Official websites use .gov
A .gov website belongs to an official government organization in the United States.

Secure .gov websites use HTTPS
A lock ( ) or https:// means you’ve safely connected to the .gov website. Share sensitive information only on official, secure websites.

Near-real time data assimilation for land vegetation and carbon cycle using JPSS space-based observations and in-situ data

Satellite remote sensing has been providing observations of the terrestrial biosphere for decades.
For instance, the NDVI index since the 1980s using NOAA’s AVHRR, followed by NASA’s
MODIS, and more recently the JPSS VIIRS instrument onboard the Suomi NPP (SNPP) satellite
that provides a suite of high quality land-surface observations. There is an opportunity to
significantly enhance the utility of the JPSS observations by bringing models and other datasets
in a coherent and comprehensive framework. This proposal will apply a land-vegetation-carbon
Data Assimilation (DA) system to satellite and in-situ observations, with the aim of providing an
assimilated data-model ‘best-analysis’ monitoring product of vegetation and carbon cycle.

This system includes the data assimilation core Local Ensemble Transform Kalman Filter
(LETKF), an advanced DA system that has been successfully applied in a variety of atmosphere,
ocean, and land applications including at NCEP and ECMWF. This assimilator will be applied to
two land-vegetation-carbon models: (1) VEGAS, a UMD-led model widely used in carbon cycle
and dynamic vegetation community, (2) NCEP/EMC’s operational land model Noah with its
dynamic vegetation model version Noah-MP. Weighing observation errors vs. model errors, the
DA system gives an optimized estimate of the state variables such as vegetation biomass, soil
carbon, and leaf area index (LAI). Key model parameters such as light use efficiency (LUE),
respiration dependence on temperature Q10, and phenological cold/drought tolerance are treated
as augmented state variables to be assimilated side-by-side. Gross Primary Productivity (GPP)
#####
### Exercise set
1. According to the proposal above, what data assimilation core does the system include?
2. Please set down, word for word, the part of the proposal above that opens with the words containing "Satellite remote sensing" and closes with "and carbon cycle.".

### Given entries
#####
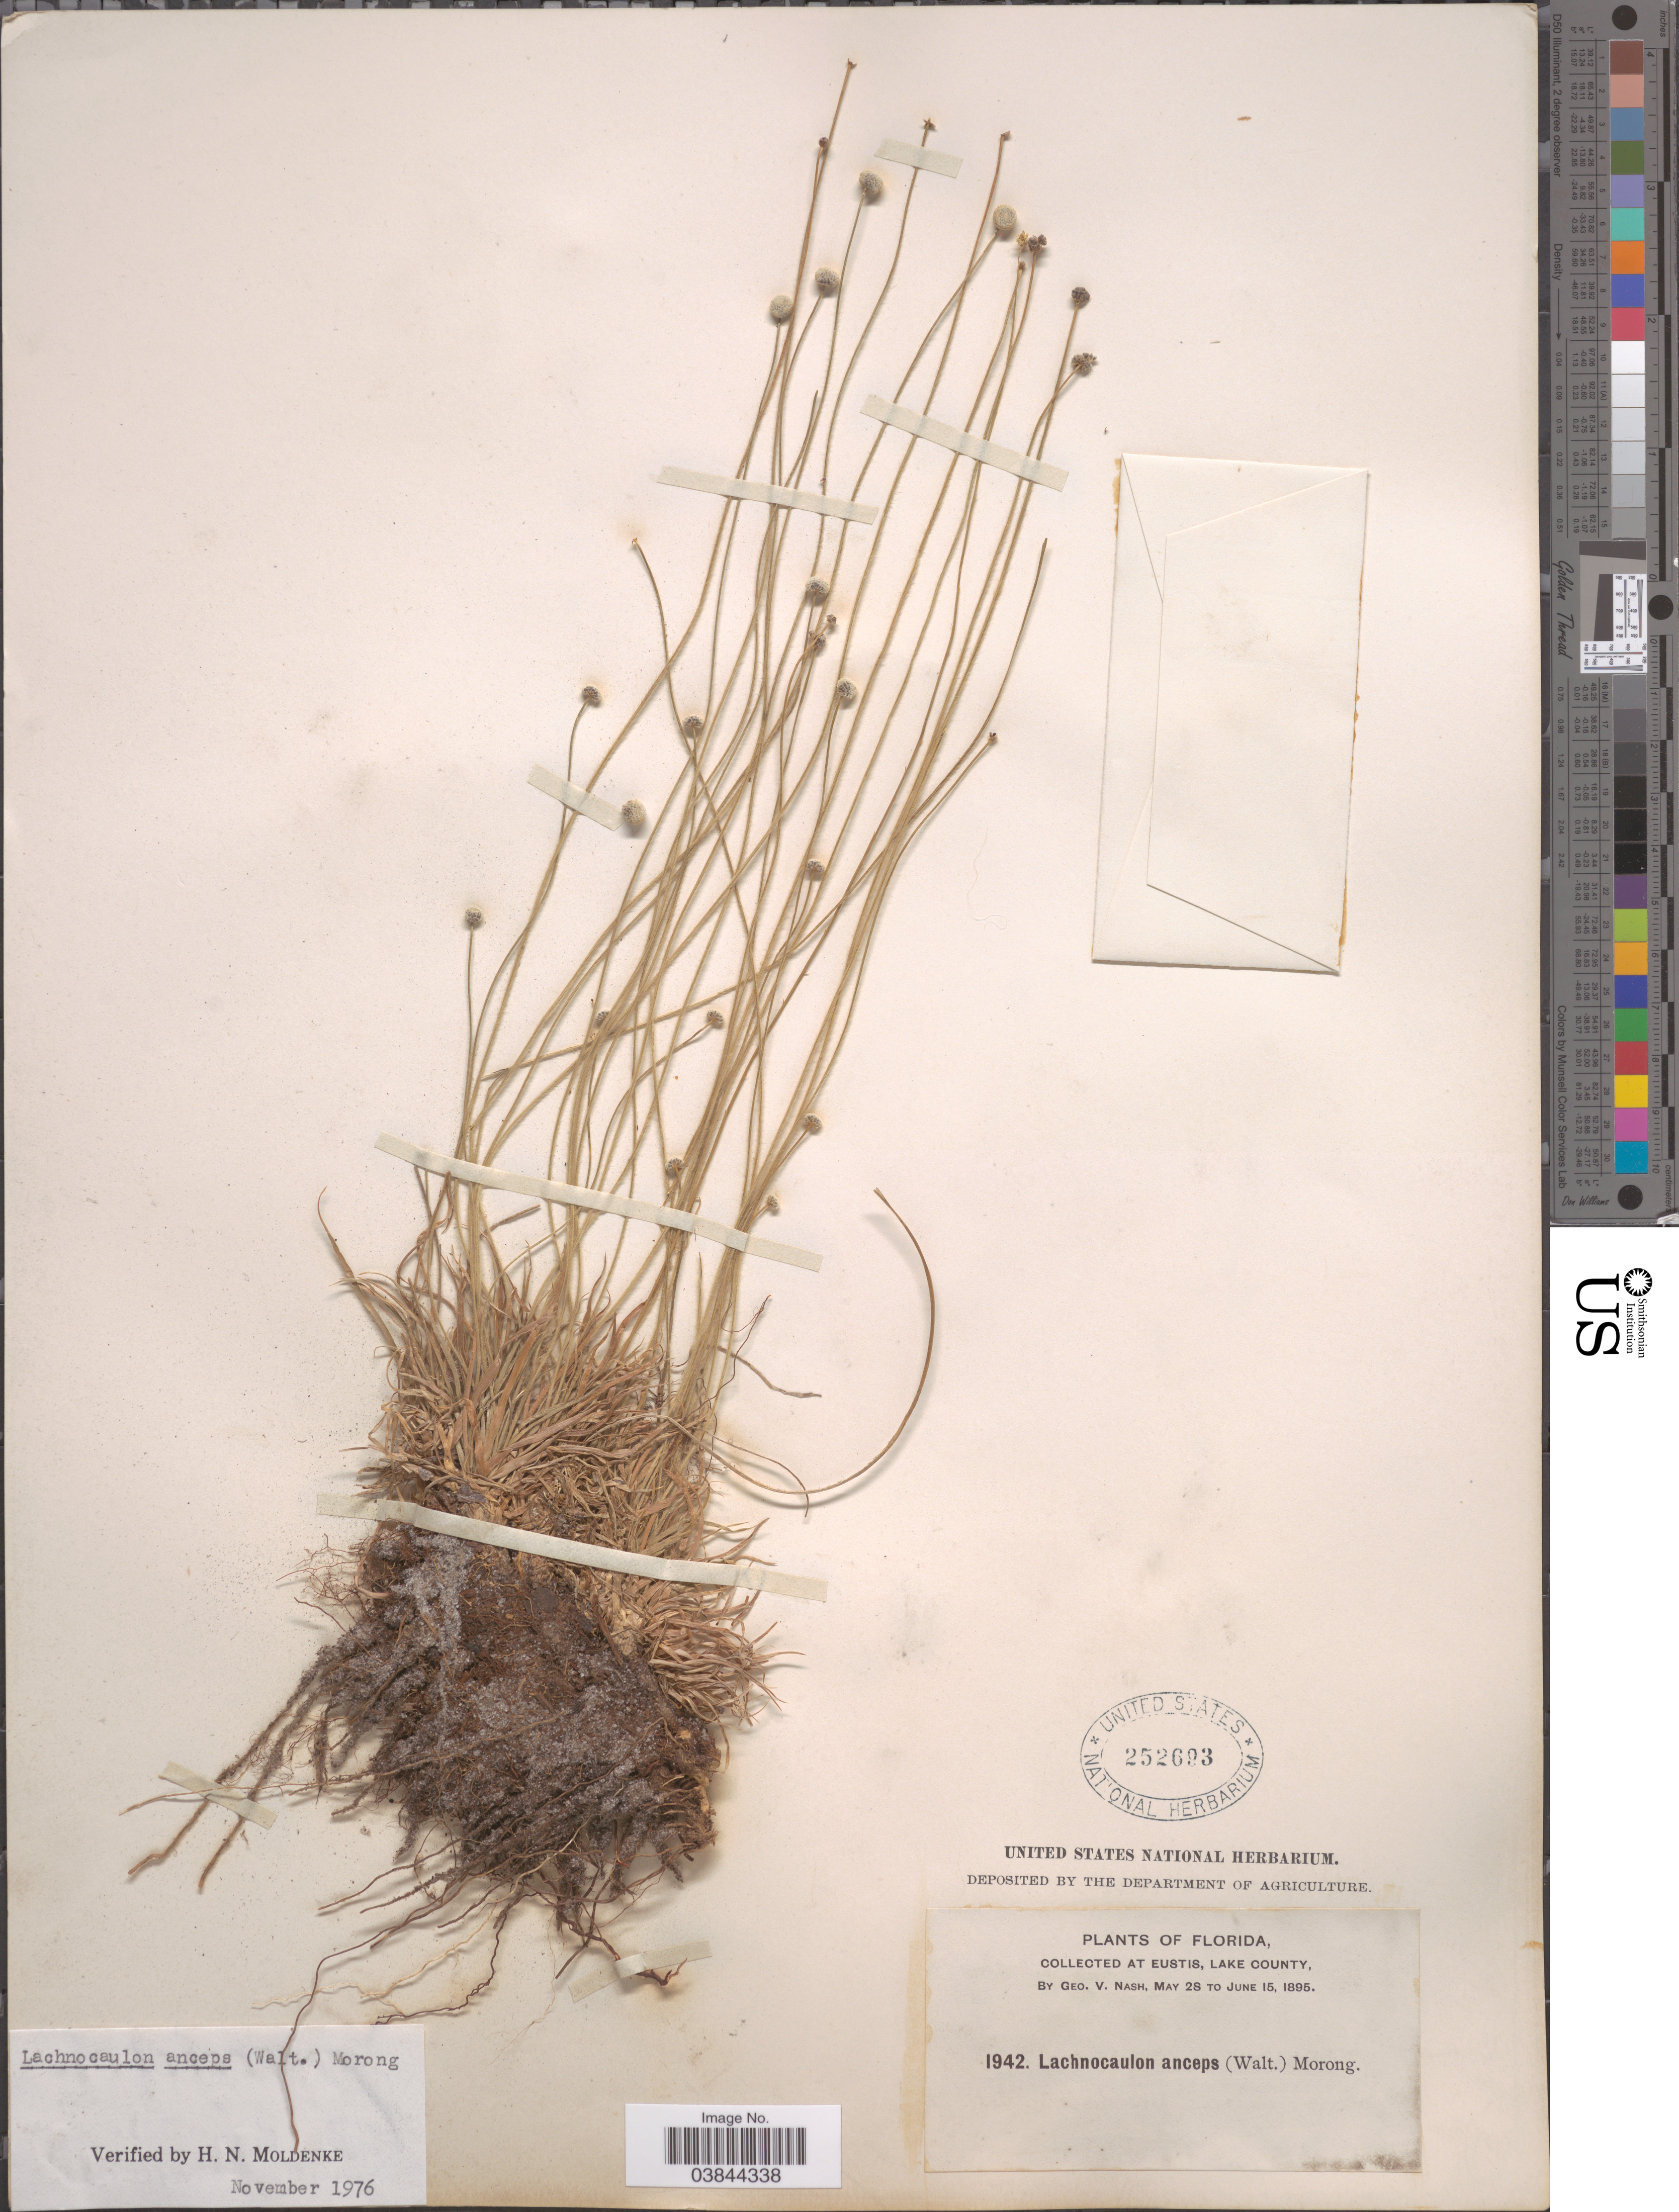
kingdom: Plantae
#####
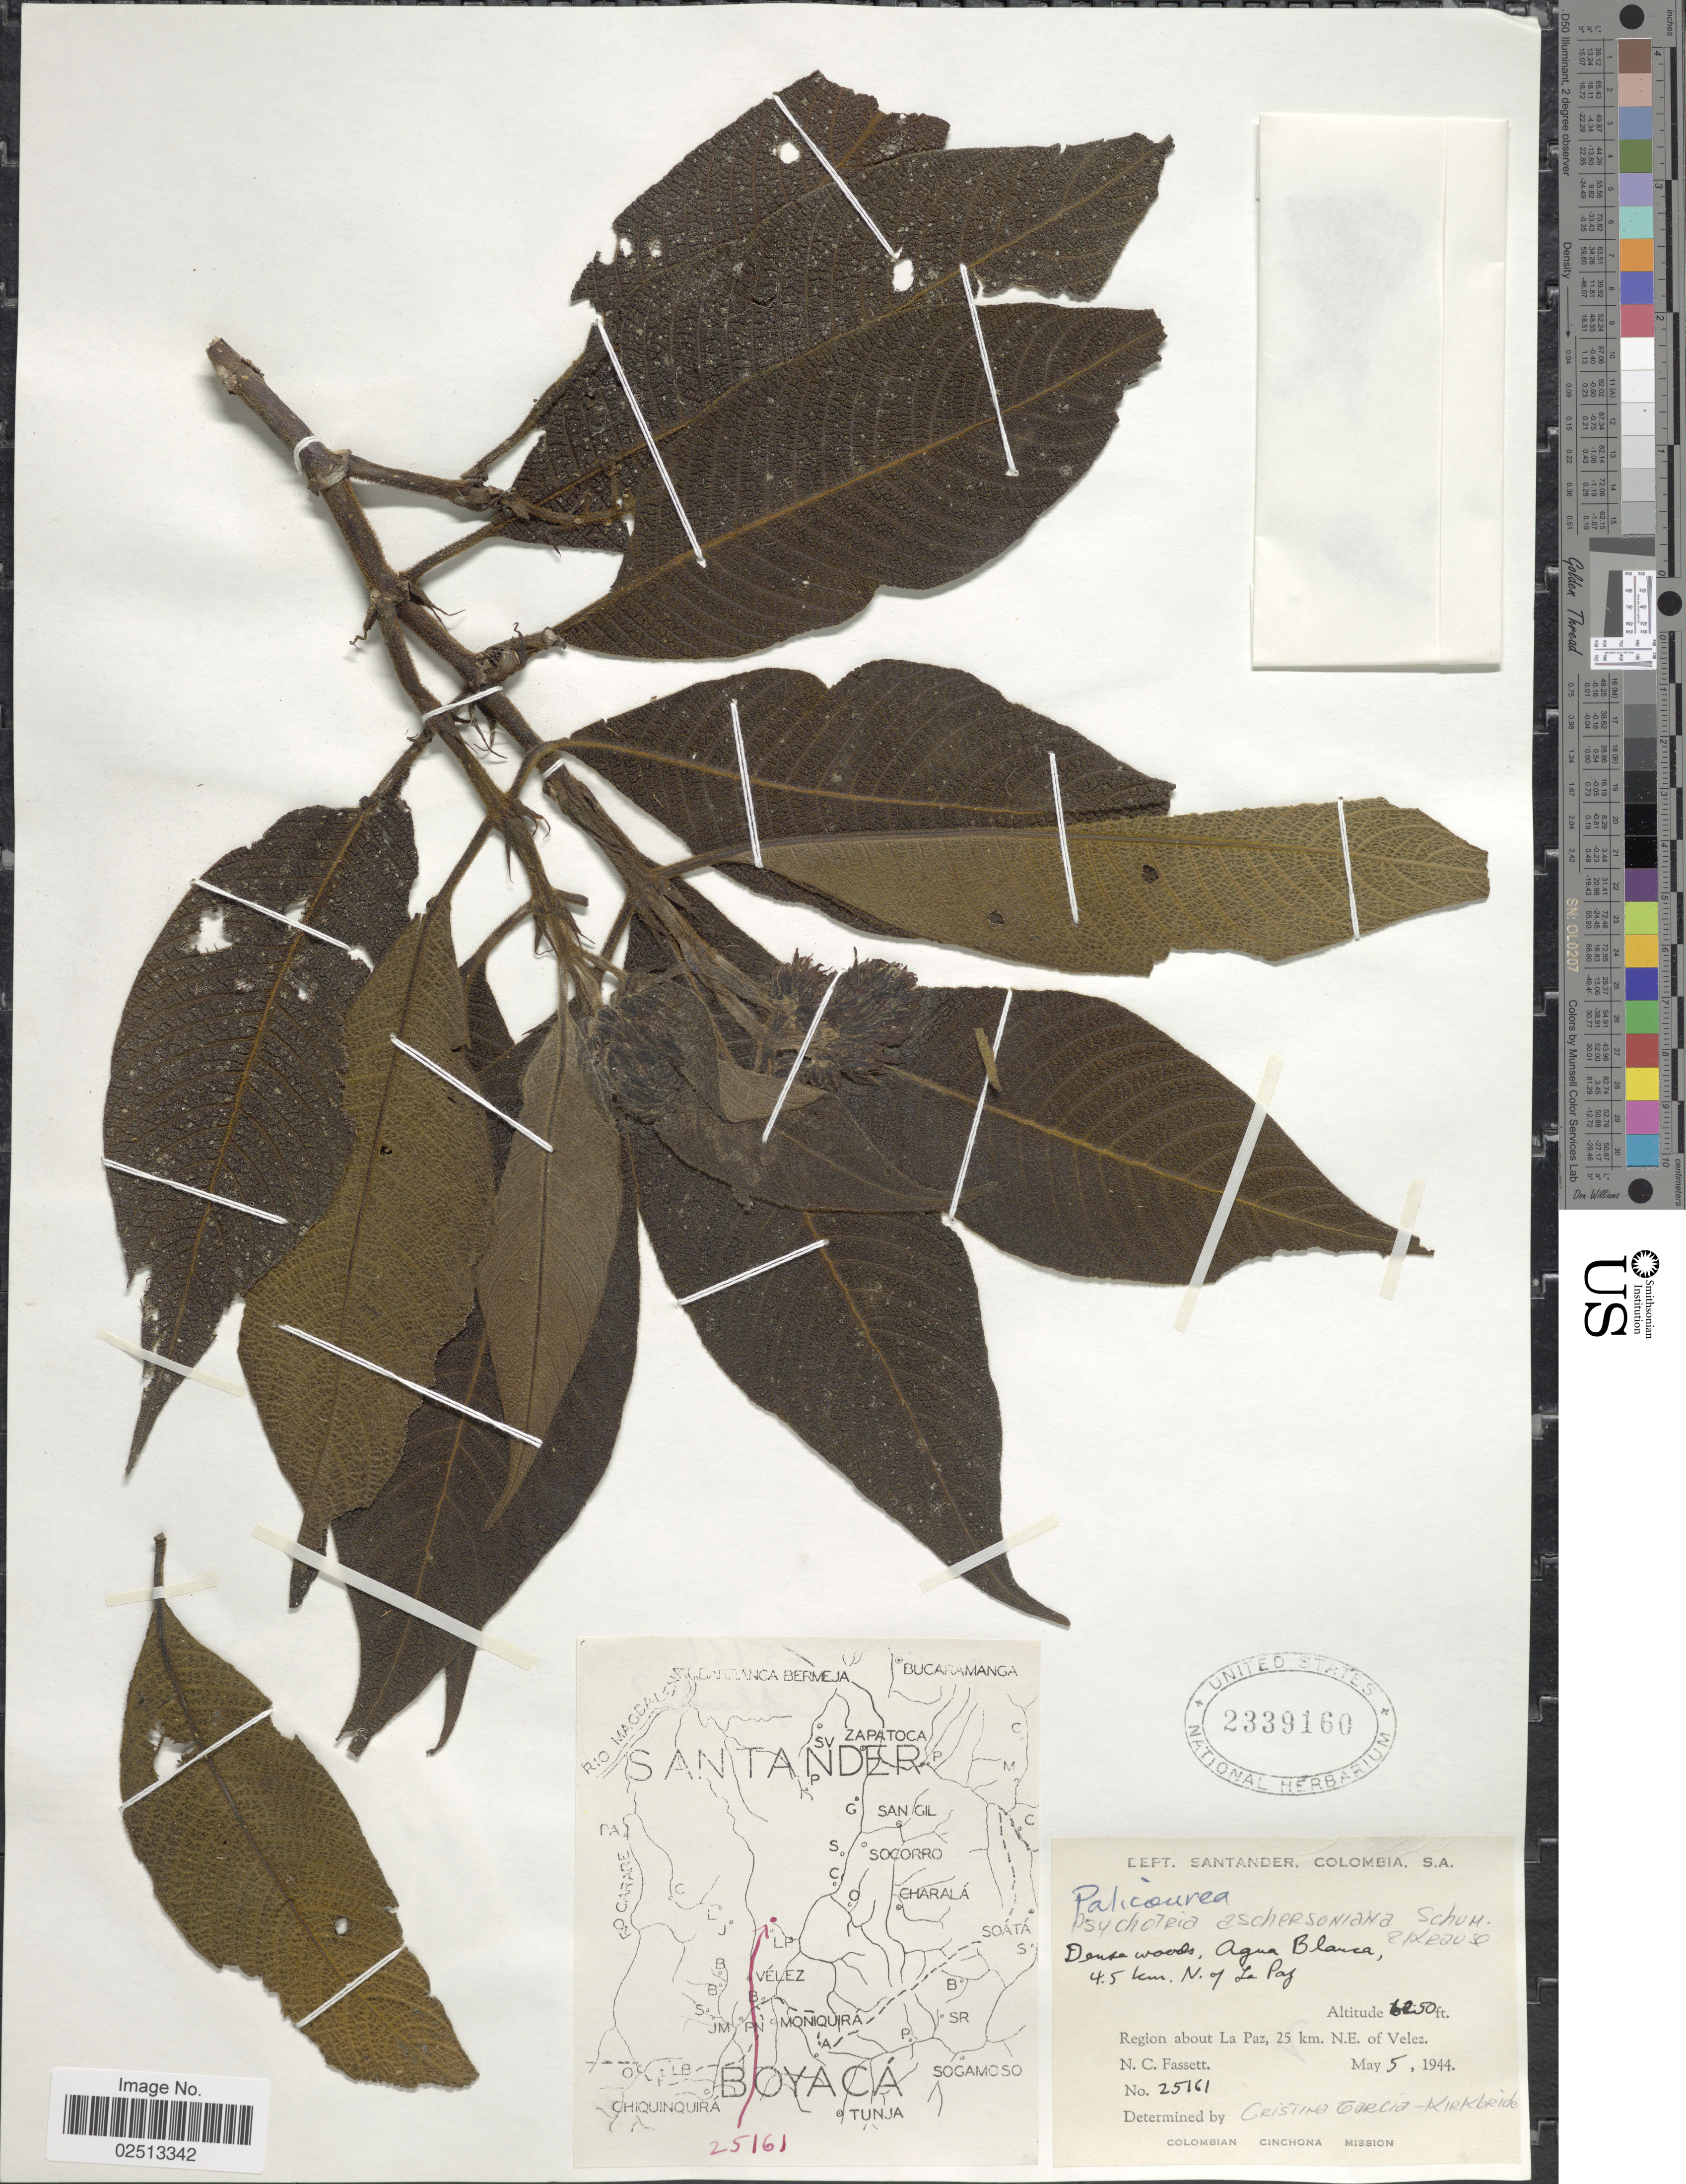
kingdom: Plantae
#####
### Worked answers
1. The Local Ensemble Transform Kalman Filter (LETKF).

2.
Satellite remote sensing has been providing observations of the terrestrial biosphere for decades.
For instance, the NDVI index since the 1980s using NOAA’s AVHRR, followed by NASA’s
MODIS, and more recently the JPSS VIIRS instrument onboard the Suomi NPP (SNPP) satellite
that provides a suite of high quality land-surface observations. There is an opportunity to
significantly enhance the utility of the JPSS observations by bringing models and other datasets
in a coherent and comprehensive framework. This proposal will apply a land-vegetation-carbon
Data Assimilation (DA) system to satellite and in-situ observations, with the aim of providing an
assimilated data-model ‘best-analysis’ monitoring product of vegetation and carbon cycle.